当前位置：网站首页>Common loss function of deep learning

Common loss function of deep learning

2022-07-02 00:35:00 【Falling flowers and rain】

List of articles

1. Classification task
- 1.1 Multi category tasks
- 1.2 2. Classified tasks
2. Return to the task
summary

In deep learning , Loss function is a function used to measure the quality of model parameters , The way to measure is to compare the difference between network output and real output , The name of loss function is different in different literatures , There are mainly the following naming methods ：

Insert picture description here

1. Classification task

The cross entropy loss function is most used in the classification task of deep learning , So here we focus on this loss function .

1.1 Multi category tasks

In multi classification tasks, we usually use softmax take logits In the form of probability , Therefore, the cross entropy loss of multi classification is also called softmax Loss , Its calculation method is ：

Insert picture description here

among ,y Is the sample x The true probability of belonging to a category , and f(x) Is the prediction score of the sample belonging to a certain category ,S yes softmax function ,L To measure p,q The difference between the loss results .

Example ：

Insert picture description here

The cross entropy loss in the above figure is ：

Insert picture description here

Understand... From the perspective of probability , Our goal is to minimize the negative value of the logarithm of the prediction probability corresponding to the correct category , As shown in the figure below ：

Insert picture description here

stay tf.keras Use in CategoricalCrossentropy Realization , As shown below ：

#  Import the corresponding package 
import tensorflow as tf
#  Set true and predicted values 
y_true = [[0, 1, 0], [0, 0, 1]]
y_pred = [[0.05, 0.95, 0], [0.1, 0.8, 0.1]]
#  Instantiation cross entropy loss 
cce = tf.keras.losses.CategoricalCrossentropy()
#  Calculate the loss result 
cce(y_true, y_pred).numpy()

The result is ：

1.176939

1.2 2. Classified tasks

When processing task 2 , We're not using softmax Activation function , But use sigmoid Activation function , The loss function is adjusted accordingly , Using the cross entropy loss function of binary classification ：

Insert picture description here

among ,y Is the sample x The true probability of belonging to a category , and y^ Is the prediction probability that the sample belongs to a certain category ,L The loss result used to measure the difference between the real value and the predicted value .
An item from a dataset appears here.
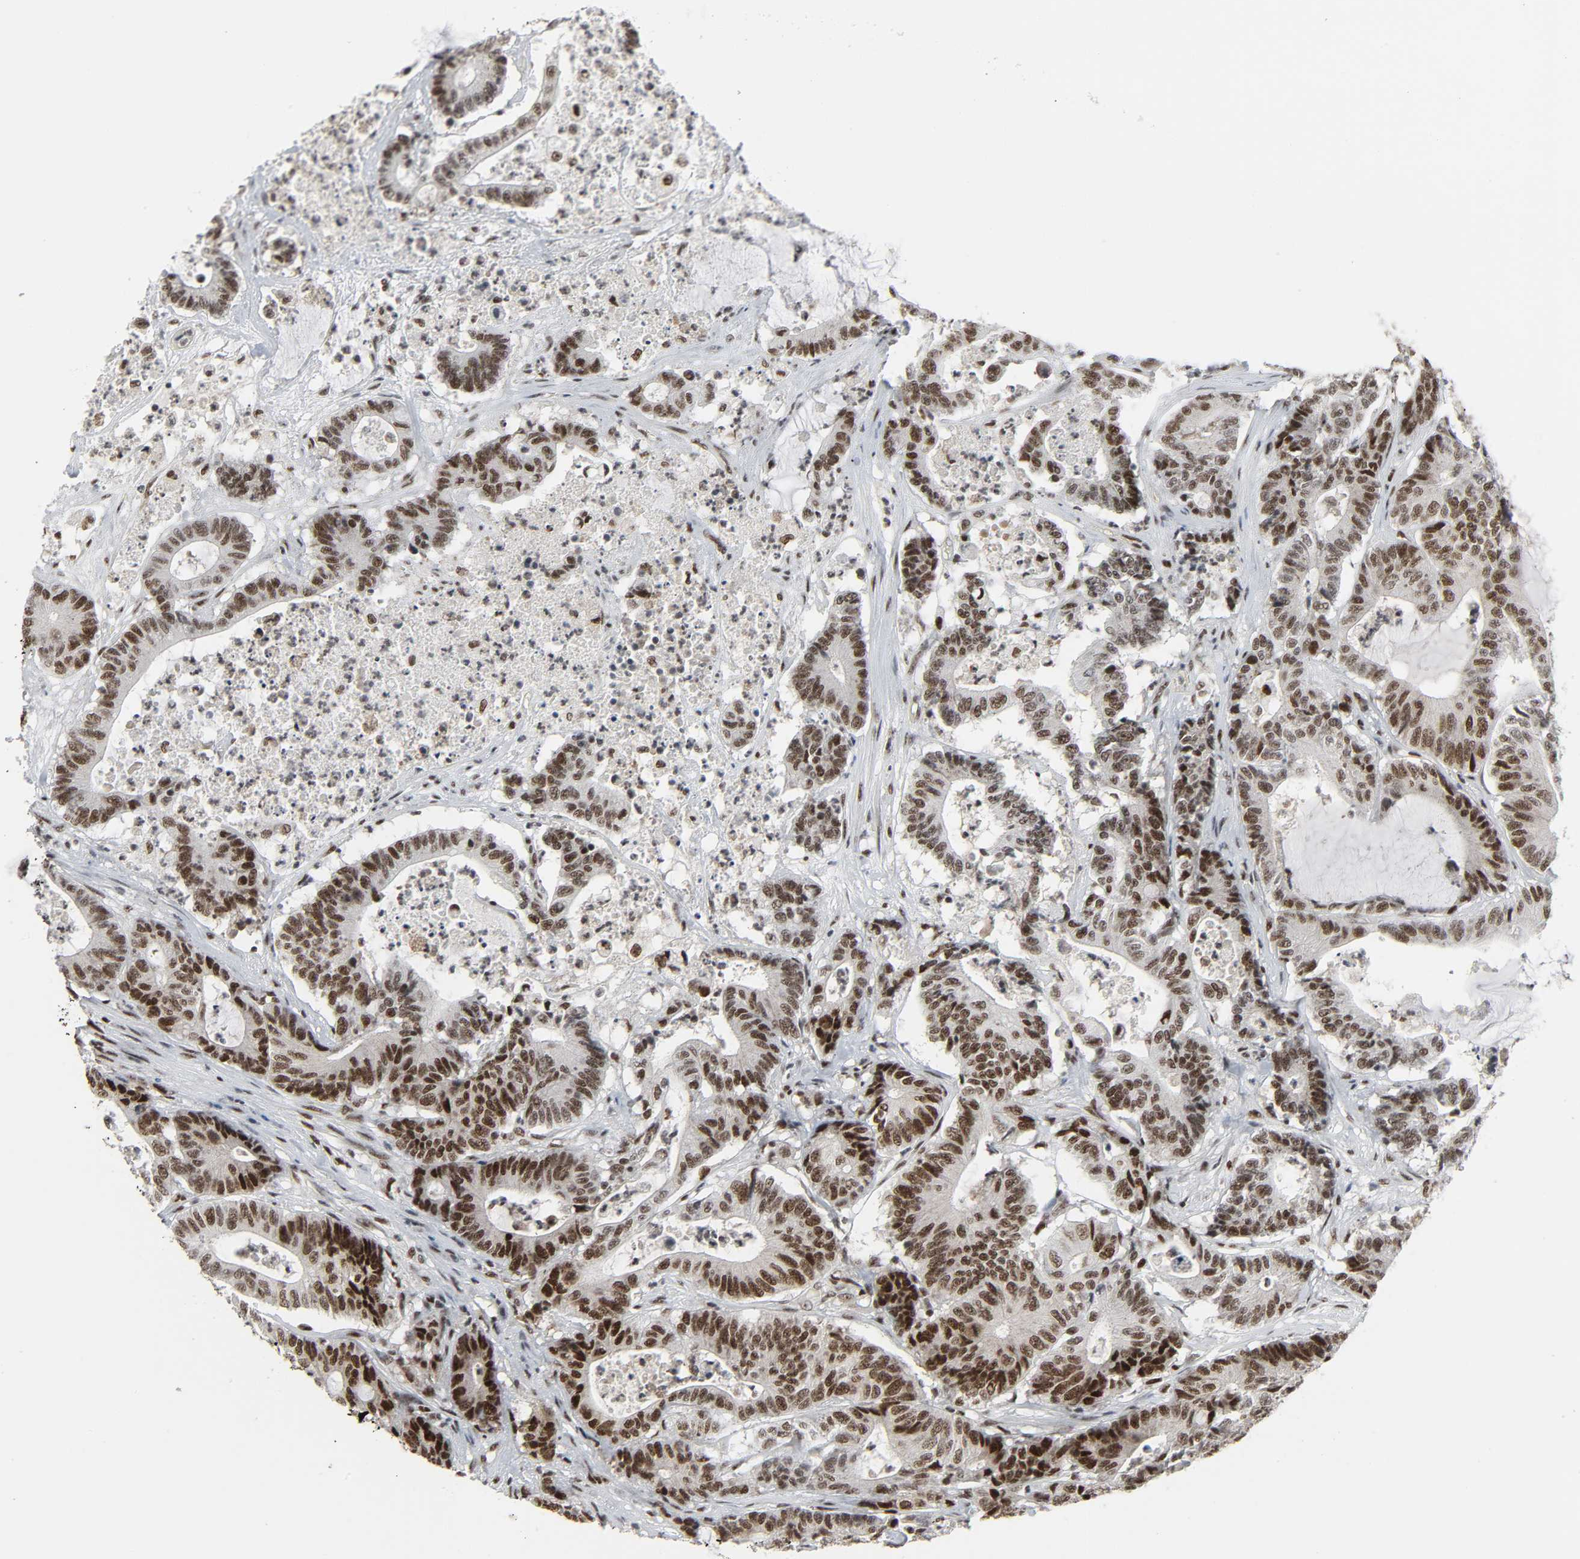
{"staining": {"intensity": "strong", "quantity": ">75%", "location": "nuclear"}, "tissue": "colorectal cancer", "cell_type": "Tumor cells", "image_type": "cancer", "snomed": [{"axis": "morphology", "description": "Adenocarcinoma, NOS"}, {"axis": "topography", "description": "Colon"}], "caption": "Colorectal cancer (adenocarcinoma) was stained to show a protein in brown. There is high levels of strong nuclear staining in about >75% of tumor cells.", "gene": "CDK7", "patient": {"sex": "female", "age": 84}}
stay tf.keras When implemented in BinaryCrossentropy(), As shown below ：

#  Import the corresponding package 
import tensorflow as tf
#  Set true and predicted values 
y_true = [[0], [1]]
y_pred = [[0.4], [0.6]]
#  Cross entropy loss of instantiated binary classification 
bce = tf.keras.losses.BinaryCrossentropy()
#  Calculate the loss result 
bce(y_true, y_pred).numpy()

The result is ：

0.5108254

2. Return to the task

The loss functions commonly used in regression tasks are as follows ：

2.1 MAE Loss

Mean absolute loss(MAE) Also known as L1 Loss, It takes the absolute error as the distance ：

Insert picture description here

The curve is shown in the figure below ：

Insert picture description here

Characteristic is ： because L1 loss Have sparsity , To punish larger values , Therefore, it is often added as a regular item to other loss As a constraint .L1 loss The biggest problem is that the gradient is not smooth at zero , Causes the minimum to be skipped .
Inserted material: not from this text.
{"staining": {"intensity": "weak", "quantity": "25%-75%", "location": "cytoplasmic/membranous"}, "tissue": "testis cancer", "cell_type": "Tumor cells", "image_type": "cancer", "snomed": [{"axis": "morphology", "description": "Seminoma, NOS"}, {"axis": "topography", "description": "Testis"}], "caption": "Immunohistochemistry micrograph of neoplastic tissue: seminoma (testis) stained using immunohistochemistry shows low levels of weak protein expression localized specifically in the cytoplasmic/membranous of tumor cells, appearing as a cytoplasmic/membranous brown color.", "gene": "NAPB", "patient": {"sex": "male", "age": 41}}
stay tf.keras Use in MeanAbsoluteError Realization , As shown below ：

#  Import the corresponding package 
import tensorflow as tf
#  Set true and predicted values 
y_true = [[0.], [0.]]
y_pred = [[1.], [1.]]
#  Instantiation MAE Loss 
mae = tf.keras.losses.MeanAbsoluteError()
#  Calculate the loss result 
mae(y_true, y_pred).numpy()

The result is ：

1.0

2.2 MSE Loss

Mean Squared Loss/ Quadratic Loss(MSE loss) Also known as L2 loss, Or Euclidean distance , It takes the sum of the squares of the errors as the distance ：

Insert picture description here

The curve is shown in the figure below ：

Insert picture description here

Characteristic is ：L2 loss It is also often used as a regular term . When the predicted value is very different from the target value , Gradients explode easily .

stay tf.keras Pass through MeanSquaredError Realization ：

#  Import the corresponding package 
import tensorflow as tf
#  Set true and predicted values 
y_true = [[0.], [1.]]
y_pred = [[1.], [1.]]
#  Instantiation MSE Loss 
mse = tf.keras.losses.MeanSquaredError()
#  Calculate the loss result 
mse(y_true, y_pred).numpy()

The result is ：

0.5

2.3 smooth L1 Loss

Smooth L1 The loss function is as follows ：

Insert picture description here

among ： $x = f (x) - y$ Is the difference between the real value and the predicted value .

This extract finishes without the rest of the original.